Last night I watched a fun little film, Colossal (2016), written and directed by Nacho Vigalondo. Unfortunately it was a financial flop with a box office of only $4.5 million against a $15 million budget. That’s unfortunate, because it makes it harder for such creative efforts to get made.
It stars Anne Hathaway and Jason Sudeikis, both of whom, from a playground in New England, turn out to have the power to manifest and control giant monsters that appear in, and terrorize, Seoul, Korea. (It’s not quite as random as it sounds.)
It’s a very inventive story that delighted me, and I recommend it as more than worth seeing for any fan of interesting movies.
It’s billed as a black comedy, but I think that’s wrong. It’s certainly a bit black — it’s essentially a horror film with a dash of psychological terrorizing on the side — but it has almost no comedy. There are some vaguely lighthearted beats in the first part, but it gets dark and even a bit ugly in the later parts.

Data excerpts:
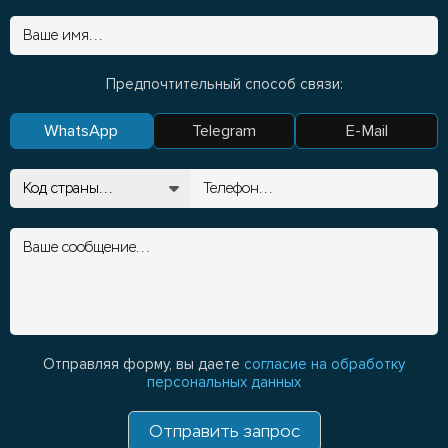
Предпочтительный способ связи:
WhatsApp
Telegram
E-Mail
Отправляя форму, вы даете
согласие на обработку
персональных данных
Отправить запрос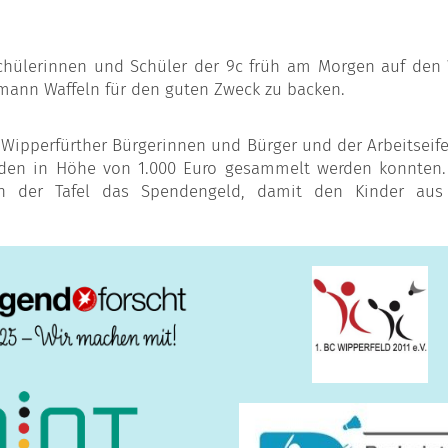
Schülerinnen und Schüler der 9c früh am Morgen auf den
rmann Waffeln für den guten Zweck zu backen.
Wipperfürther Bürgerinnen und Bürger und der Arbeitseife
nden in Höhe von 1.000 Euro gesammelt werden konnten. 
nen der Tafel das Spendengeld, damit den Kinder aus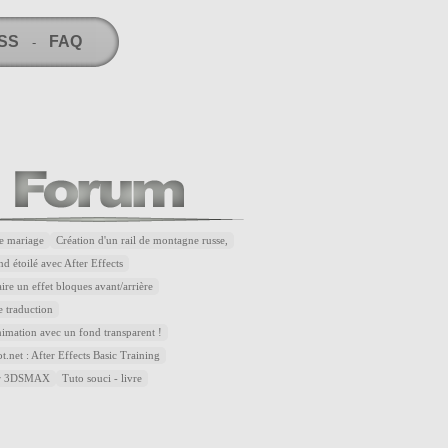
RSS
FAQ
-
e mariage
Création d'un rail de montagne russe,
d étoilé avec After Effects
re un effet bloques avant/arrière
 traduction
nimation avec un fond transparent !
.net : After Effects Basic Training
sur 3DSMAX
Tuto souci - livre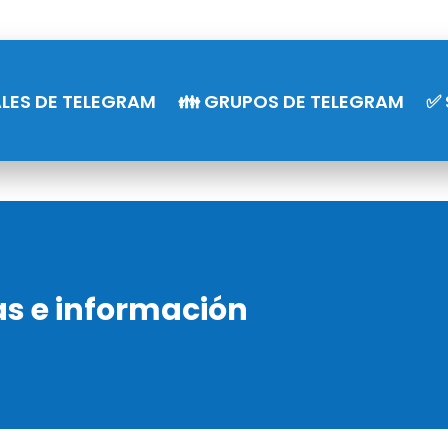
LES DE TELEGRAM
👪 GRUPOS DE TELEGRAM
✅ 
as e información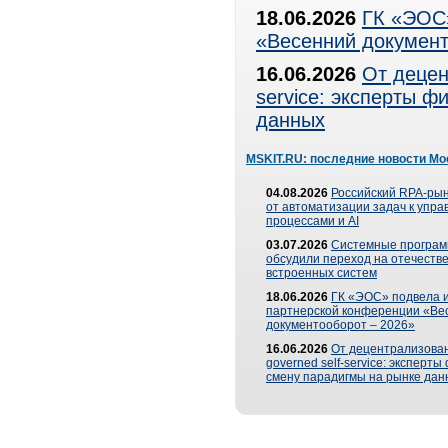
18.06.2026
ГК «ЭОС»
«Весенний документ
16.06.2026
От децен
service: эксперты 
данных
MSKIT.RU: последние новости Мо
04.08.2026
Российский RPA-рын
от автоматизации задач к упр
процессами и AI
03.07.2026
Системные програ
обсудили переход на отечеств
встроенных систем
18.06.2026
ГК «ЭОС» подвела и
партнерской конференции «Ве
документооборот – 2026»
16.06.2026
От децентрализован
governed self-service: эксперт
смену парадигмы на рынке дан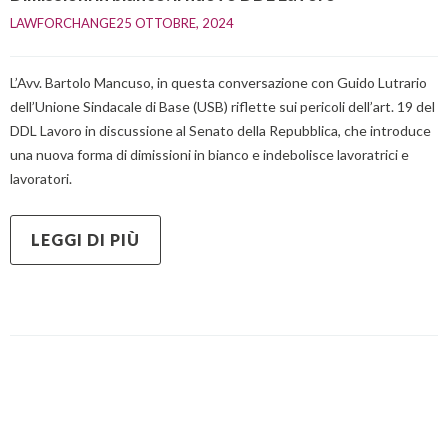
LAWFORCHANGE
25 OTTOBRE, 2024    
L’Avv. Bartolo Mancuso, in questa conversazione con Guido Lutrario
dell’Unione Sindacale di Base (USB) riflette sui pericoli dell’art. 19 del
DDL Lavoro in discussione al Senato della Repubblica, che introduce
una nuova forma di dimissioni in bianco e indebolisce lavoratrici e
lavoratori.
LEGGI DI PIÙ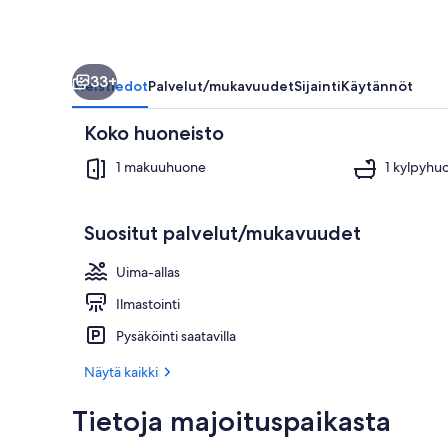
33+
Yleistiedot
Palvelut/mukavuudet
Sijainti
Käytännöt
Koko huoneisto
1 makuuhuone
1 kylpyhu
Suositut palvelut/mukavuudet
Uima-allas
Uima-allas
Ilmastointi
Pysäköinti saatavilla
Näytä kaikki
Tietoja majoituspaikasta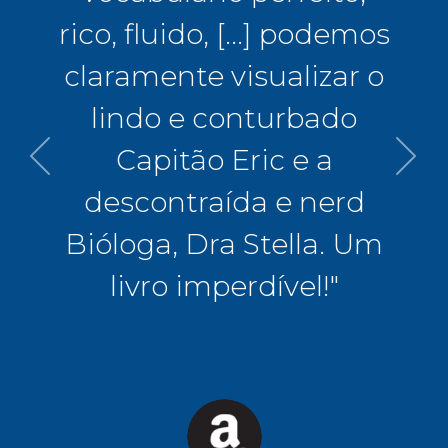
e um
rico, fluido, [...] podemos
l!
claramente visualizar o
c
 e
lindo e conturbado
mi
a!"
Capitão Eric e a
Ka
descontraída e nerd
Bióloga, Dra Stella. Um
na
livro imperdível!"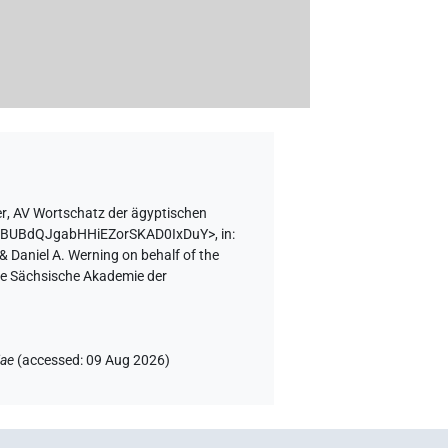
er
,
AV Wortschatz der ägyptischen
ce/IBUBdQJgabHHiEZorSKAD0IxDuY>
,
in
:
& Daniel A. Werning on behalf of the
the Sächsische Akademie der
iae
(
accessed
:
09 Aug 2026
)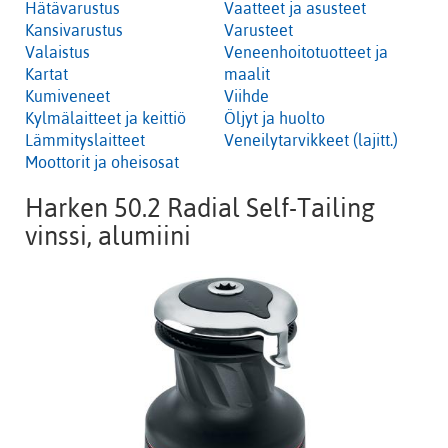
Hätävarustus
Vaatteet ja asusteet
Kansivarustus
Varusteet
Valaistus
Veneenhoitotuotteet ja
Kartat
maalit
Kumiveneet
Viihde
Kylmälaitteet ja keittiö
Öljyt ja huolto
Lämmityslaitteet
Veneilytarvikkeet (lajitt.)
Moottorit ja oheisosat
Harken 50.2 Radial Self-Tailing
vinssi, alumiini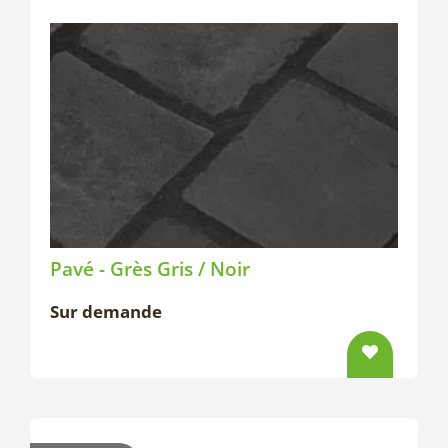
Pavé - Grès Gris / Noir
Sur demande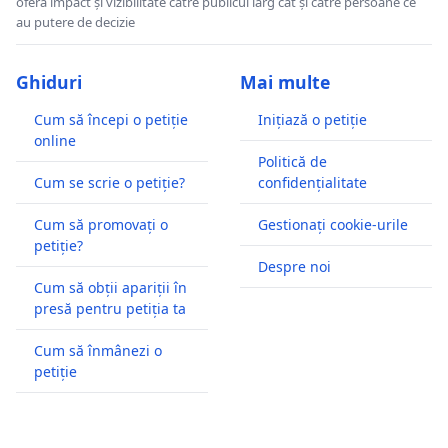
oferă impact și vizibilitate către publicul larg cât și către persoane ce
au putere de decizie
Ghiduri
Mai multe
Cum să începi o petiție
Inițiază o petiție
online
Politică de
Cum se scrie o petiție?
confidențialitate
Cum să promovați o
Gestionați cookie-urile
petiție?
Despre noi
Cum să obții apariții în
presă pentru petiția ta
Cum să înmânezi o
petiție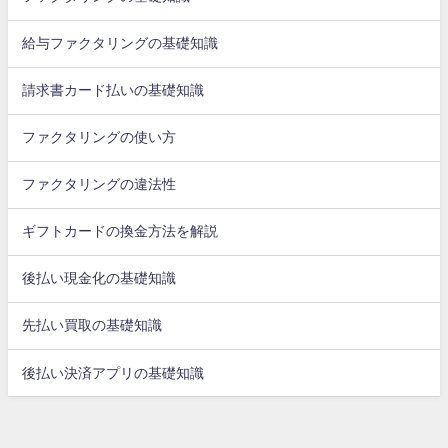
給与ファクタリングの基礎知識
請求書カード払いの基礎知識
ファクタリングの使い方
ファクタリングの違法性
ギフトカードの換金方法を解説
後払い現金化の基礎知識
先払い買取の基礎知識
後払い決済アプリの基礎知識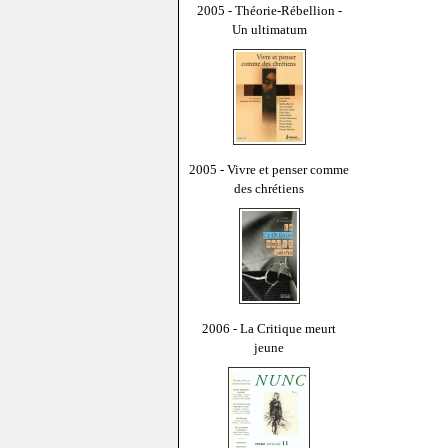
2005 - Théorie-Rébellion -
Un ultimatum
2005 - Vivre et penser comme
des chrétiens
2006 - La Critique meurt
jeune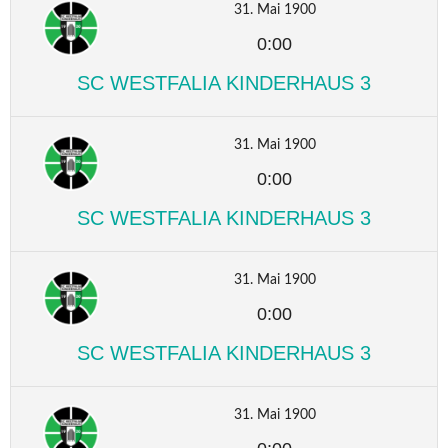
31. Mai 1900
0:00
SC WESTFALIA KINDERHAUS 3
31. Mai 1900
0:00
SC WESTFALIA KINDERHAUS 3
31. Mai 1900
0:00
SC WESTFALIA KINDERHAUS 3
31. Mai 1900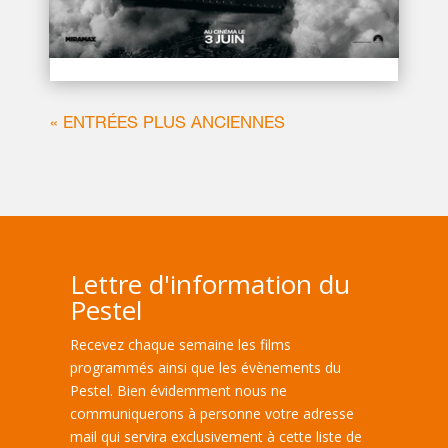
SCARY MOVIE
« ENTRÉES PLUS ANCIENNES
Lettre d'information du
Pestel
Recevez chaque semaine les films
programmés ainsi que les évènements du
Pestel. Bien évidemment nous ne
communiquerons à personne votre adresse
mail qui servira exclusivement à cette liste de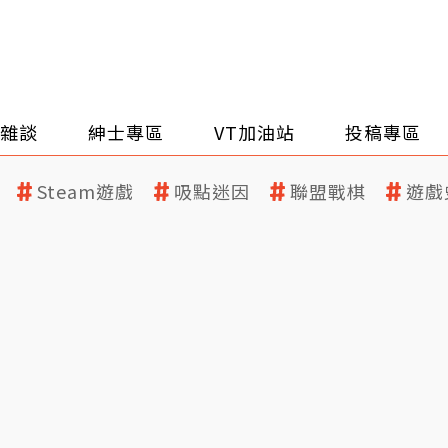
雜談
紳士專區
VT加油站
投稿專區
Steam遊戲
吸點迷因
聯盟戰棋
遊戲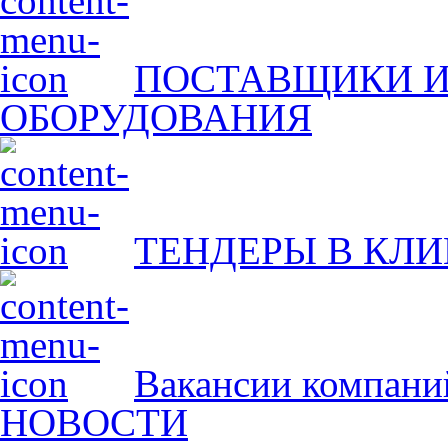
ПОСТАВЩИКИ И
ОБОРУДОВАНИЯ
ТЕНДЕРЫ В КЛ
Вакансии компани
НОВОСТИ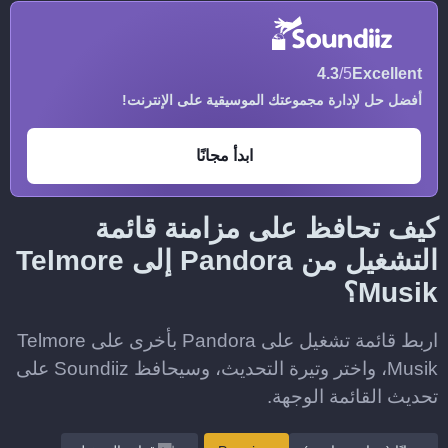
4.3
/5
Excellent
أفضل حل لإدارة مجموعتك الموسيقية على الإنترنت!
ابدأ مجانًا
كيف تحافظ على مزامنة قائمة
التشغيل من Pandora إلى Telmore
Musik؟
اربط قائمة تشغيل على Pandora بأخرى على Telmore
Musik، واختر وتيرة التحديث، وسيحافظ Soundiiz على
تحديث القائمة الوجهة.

§ Directions
According to the film review, what budget did Colossal have?

§ Answer area
$15 million.